Notebook: Stuck in Bay of Crabs

B A H I A   D E   C O C H I N O S, Cuba, March 22, 2001 -- The infamous Bay of Pigs is an easy two-hour drive south of Havana. That's if you're not here for the arrival of the Cuban spring.

ABCNEWS' cars (carrying producer, translator, fixer, drivers and, of course, camera crew) were just a few miles from the scene of the bungled invasion, when we were stopped by an entirely different and unexpected invasion.

As the two-lane road snaked along the seashore, the pavement was suddenly covered with a strange carpet of red.

For a moment I thought it was nothing more than fallen leaves, but palm trees don't behave like that. Then I noticed the entire surface moving.

I squinted in the bright sunshine as my ears caught a curious popping sound under the car. The red road moved mysteriously rhythmically, like a tropical chorus line from the Rockettes. It was a staggering sight. Not hundreds, not thousands, but tens of thousands of bright red crabs were scampering across the highway.

Theirs was an exotic dance, but a dance of death.

Who's Got the Last Laugh Now?

It was clear that the crabs were moving, in unison, from the beaches on our right, to the swamp on our left. Whoever put the road here didn't know this was crab migrating territory … or didn't care. We later learned that this is crab mating season: they bury their eggs in the sand in the morning, then scamper back to the shade of the swamp. If they make it across the road.
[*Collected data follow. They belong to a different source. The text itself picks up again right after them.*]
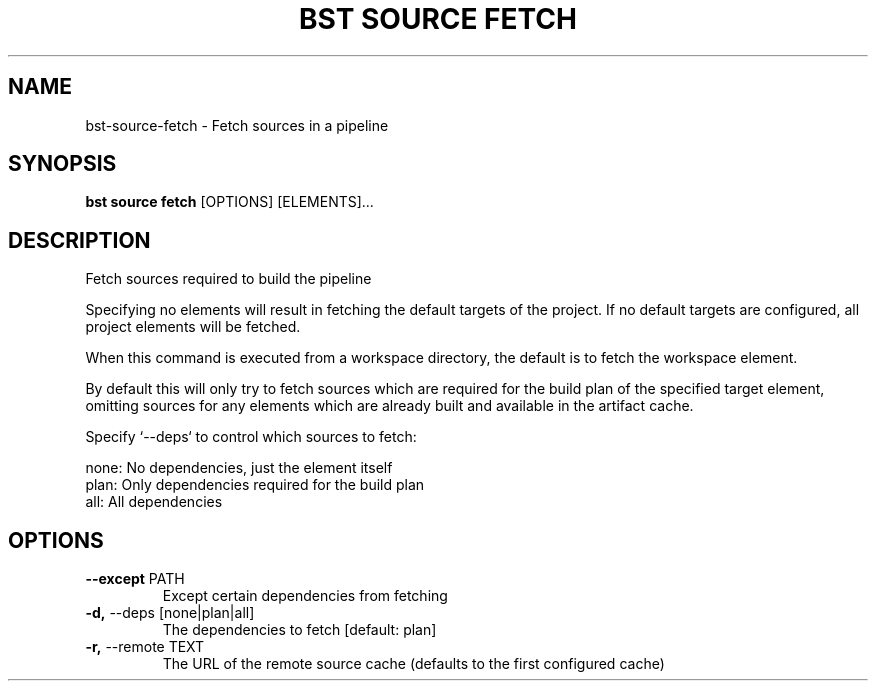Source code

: .TH "BST SOURCE FETCH" "1" "2020-04-23" "" "bst source fetch Manual"
.SH NAME
bst\-source\-fetch \- Fetch sources in a pipeline
.SH SYNOPSIS
.B bst source fetch
[OPTIONS] [ELEMENTS]...
.SH DESCRIPTION
Fetch sources required to build the pipeline
.PP
Specifying no elements will result in fetching the default targets
of the project. If no default targets are configured, all project
elements will be fetched.
.PP
When this command is executed from a workspace directory, the default
is to fetch the workspace element.
.PP
By default this will only try to fetch sources which are
required for the build plan of the specified target element,
omitting sources for any elements which are already built
and available in the artifact cache.
.PP
Specify `--deps` to control which sources to fetch:
.PP

    none:  No dependencies, just the element itself
    plan:  Only dependencies required for the build plan
    all:   All dependencies
.SH OPTIONS
.TP
\fB\-\-except\fP PATH
Except certain dependencies from fetching
.TP
\fB\-d,\fP \-\-deps [none|plan|all]
The dependencies to fetch  [default: plan]
.TP
\fB\-r,\fP \-\-remote TEXT
The URL of the remote source cache (defaults to the first configured cache)
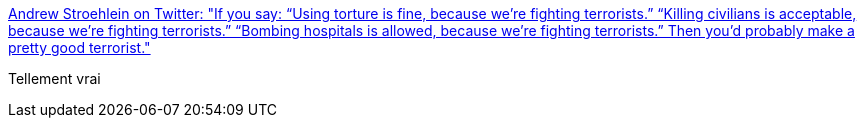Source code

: :jbake-type: post
:jbake-status: published
:jbake-title: Andrew Stroehlein on Twitter: "If you say: “Using torture is fine, because we’re fighting terrorists.” “Killing civilians is acceptable, because we’re fighting terrorists.” “Bombing hospitals is allowed, because we’re fighting terrorists.” Then you’d probably make a pretty good terrorist."
:jbake-tags: citation,politique,terrorisme,_mois_mai,_année_2018
:jbake-date: 2018-05-17
:jbake-depth: ../
:jbake-uri: shaarli/1526535755000.adoc
:jbake-source: https://nicolas-delsaux.hd.free.fr/Shaarli?searchterm=https%3A%2F%2Ftwitter.com%2Fastroehlein%2Fstatus%2F996392133706833920&searchtags=citation+politique+terrorisme+_mois_mai+_ann%C3%A9e_2018
:jbake-style: shaarli

https://twitter.com/astroehlein/status/996392133706833920[Andrew Stroehlein on Twitter: "If you say: “Using torture is fine, because we’re fighting terrorists.” “Killing civilians is acceptable, because we’re fighting terrorists.” “Bombing hospitals is allowed, because we’re fighting terrorists.” Then you’d probably make a pretty good terrorist."]

Tellement vrai
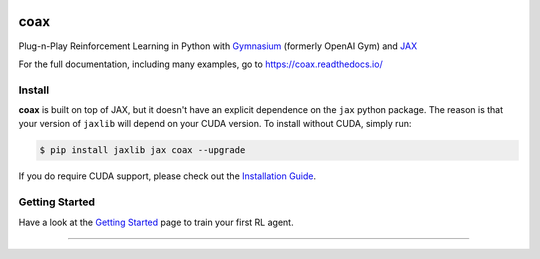 |tests| |pypi| |docs| |License|


coax
====

Plug-n-Play Reinforcement Learning in Python with `Gymnasium <https://gymnasium.farama.org>`_
(formerly OpenAI Gym) and `JAX <https://jax.readthedocs.io>`_

|readthedocs|

For the full documentation, including many examples, go to https://coax.readthedocs.io/


Install
-------

**coax** is built on top of JAX, but it doesn't have an explicit dependence on the ``jax`` python
package. The reason is that your version of ``jaxlib`` will depend on your CUDA version. To install
without CUDA, simply run:

.. code-block::

    $ pip install jaxlib jax coax --upgrade


If you do require CUDA support, please check out the
`Installation Guide <https://coax.readthedocs.io/examples/getting_started/install.html>`_.


Getting Started
---------------

Have a look at the
`Getting Started <https://coax.readthedocs.io/examples/getting_started/prereq_jax.html>`_ page to
train your first RL agent.


....................................................................................................

.. |readthedocs| image:: https://raw.githubusercontent.com/coax-dev/coax/main/doc/_static/img/readthedocs.gif
    :target: https://coax.readthedocs.io/
    :width: 400
    :alt: readthedocs

.. |tests| image:: https://github.com/coax-dev/coax/workflows/tests/badge.svg
    :target: https://github.com/coax-dev/coax/actions?query=workflow%3Atests
    :alt: tests badge

.. |pypi| image:: https://img.shields.io/pypi/v/coax
    :target: https://pypi.org/project/coax
    :alt: pypi badge

.. |docs| image:: https://readthedocs.org/projects/coax/badge/?version=latest
    :target: https://coax.readthedocs.io
    :alt: docs badge

.. |license| image:: https://img.shields.io/github/license/coax-dev/coax
    :target: https://github.com/coax-dev/coax/blob/main/LICENSE
    :alt: license badge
What was at first mildly entertaining, quickly became a horrifying scene from the most chilling of Alfred Hitchcock or Stephen King. Ours was not The Birds or The Shining; it was The Crabs. Crabs as far as the eye could see. By the time we realized what was happening there was no turning back. We were surrounded in all directions.

Then our colleagues in the car in front of us stopped. And so did we. The driver in front got out for what seemed like nothing more than a careful inspection. But when he kicked the tire we knew there was trouble.

The cars may have crushed the crabs, but the crabs had the last laugh … their claws puncturing the tire. Then he checked another tire. Flat. And then a third. Then we checked our car. The final count: seven of the eight tires on our two cars were hissing and wheezing as they collapsed into the stew of crushed crab shells that littered the highway.

Pinching Some Business

We had pictures to shoot and deadlines to meet, but we also had no choice. The drivers stayed with the cars, the rest of us abandoned them and went for help. On foot. Carefully picking our way past startled and menacing crabs that seemed as astonished by our presence as we were by theirs.

Fortunately, there was a gas station just a few hundred yards away. Even more fortunately, our camera crew had beaten the worst of the crab migration and was waiting for us there. All four tires on their van still plump and ready.

We made our way to the next little town where an eager tire salesman was delighted to assist. Clearly that's the profitable business in these parts at this time of year. We passed other cars and even a few bikes that had fallen victim to the surging migration of spawning crabs.

By the time we headed back to Havana in the hot afternoon sun, the crabs were out of sight and under cover. The coast was clear … and thankfully our conscience could be too. People in the area are aware of this curious spring phenomenon but there are no signs, there is no effort to block traffic.

Maybe the should simply have called this place Bay of Crabs.

Footnote: I related this tale to one of the Cuban-Americans who is here attending The Bay of Pigs 40th Anniversary conference. Alfred Duran was one of 1,500 Cuban exiles trained by the CIA in Guatemala. When their invasion unraveled after just three days, Duran and others tried to hide from Castro's troops. He told me he has two haunting memories of his 20 days on the run in the swamps of the Bay of Pigs. He remembers being desperate for drinking water and he remembers horrifying nights he spent fighting off crabs.